Macklem tried to explain the Bank’s thinking. He pointed out that while inflation has remained close to the BoC’s 2% target, it’s expected to rise to 2.5% in March thanks to the expiry of a temporary GST holiday. That’s right—Canadians are about to get slammed with higher prices on top of already sky-high costs for groceries, gas, and basic necessities. But that’s not even the worst part. Macklem admitted that while inflation will go up, consumer spending and business investment are both set to drop as a result of this economic uncertainty. Businesses are pulling back on hiring. They’re delaying investment. They’re scared. And rightly so.

A BoC survey released alongside the rate decision shows that 40% of businesses plan to cut back on hiring, particularly in manufacturing, mining, and oil and gas—precisely the industries that were already hammered by Ottawa’s obsession with green energy and ESG policies. As Macklem put it, “Canadians are more worried about their job security and financial health as a result of trade tensions, and they intend to spend more cautiously.” In other words, this is self-inflicted. The government could have pursued a different approach. It could have worked with the U.S. to de-escalate trade tensions. Instead, Mark Carney—an unelected, Davos-approved globalist—is running the show, doubling down on tariffs that will raise prices for Canadians while doing absolutely nothing to change U.S. policy.

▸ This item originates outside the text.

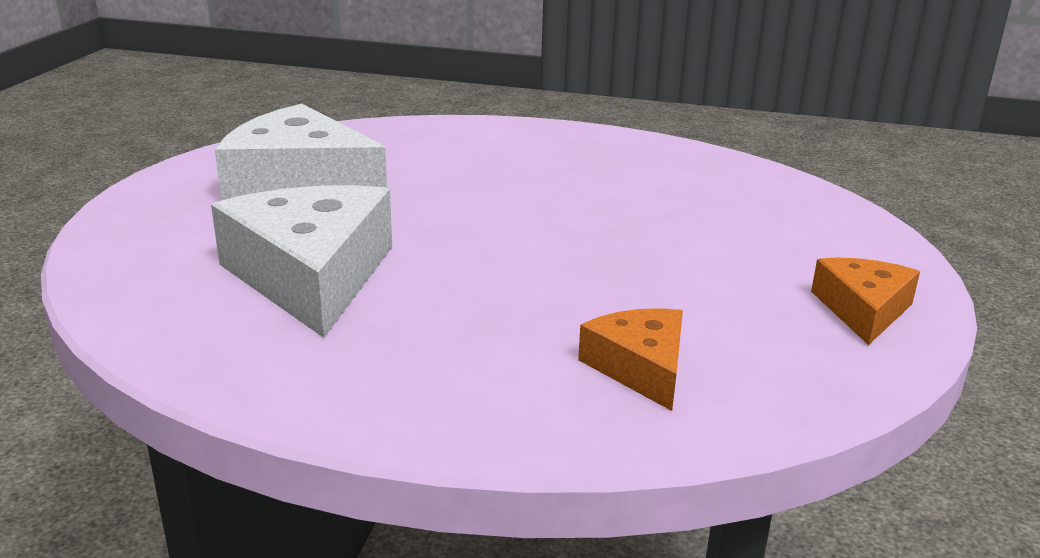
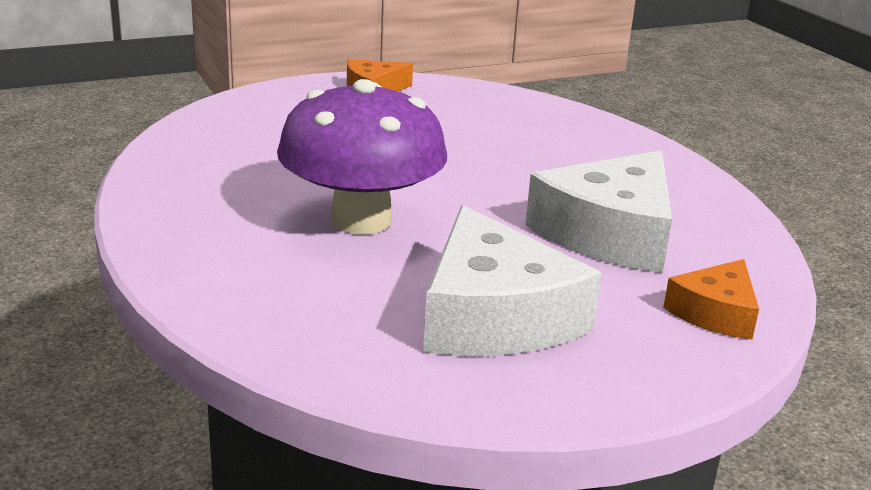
camera: 130 degrees left, 0 degrees up
(503, 191) = (361, 220): none -> purple mushroom
(640, 368) = (524, 123): orange cheese -> orange cheese (716, 313)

The worst part is that the Bank of Canada is completely cornered. It can’t provide forward guidance on future rate decisions because, as Macklem admitted, it has no idea what’s going to happen next. “We are focused on assessing the upward pressure on inflation from tariffs and a weaker dollar, and the downward pressure from weaker domestic demand,” he said. That’s central banker-speak for: We’re guessing, and we hope we don’t screw this up. And if inflation does spiral out of control, the BoC could be forced to raise rates instead of cutting them.

At the heart of this mess is a government that has spent years inflating the size of the state while crushing private sector growth. Macklem admitted that consumer and business confidence has been “sharply affected” by recent developments. That’s putting it mildly. The Canadian dollar has dropped nearly 5% since January, making everything imported from the U.S. more expensive. Meanwhile, Ottawa has responded to U.S. tariffs with a tit-for-tat strategy, placing nearly $30 billion in retaliatory tariffs on American goods. The BoC is now forced to clean up the wreckage, but it’s like trying to put out a fire with a garden hose.

And what about unemployment? Macklem dodged giving a direct forecast, but he didn’t exactly sound optimistic. “We expect the first quarter to be weaker,” he said. “If household demand, if business investment remains restrained in the second quarter, and you’ll likely see weakness in exports, you could see an even weaker second quarter.” That’s code for job losses. It’s already happening. The hiring freezes, the canceled investments—those translate into real layoffs, real pay cuts, real suffering for Canadian families.

Meanwhile, inflation expectations are rising. And once those expectations set in, they become nearly impossible to undo. Macklem was careful in his wording, but the meaning was clear: “Some prices are going to go up. We can’t change that. What we particularly don’t want to see is that first round of price increases have knock-on effects, causing other prices to go up… becoming generalized and ongoing inflation.” Translation: We know this is going to hurt Canadians, we just hope it doesn’t spiral out of control.

If this sounds familiar, that’s because it is. The same policymakers who told you that inflation was “transitory” in 2021 and then jacked up rates at record speed are now telling you that trade war-driven inflation will be “temporary.” But remember this: the BoC is only reacting to the mess created by politicians. The real blame lies with the people in charge. And now, that’s Mark Carney.

Macklem refused to comment on Carney’s role as prime minister, insisting that the BoC remains “independent” from politics. That’s cute. But the damage is already done. Ottawa picked a fight with the U.S. and now the BoC is left trying to prevent a full-scale economic downturn. The problem is, monetary policy can’t fix bad leadership. Canadians are the ones who will pay the price.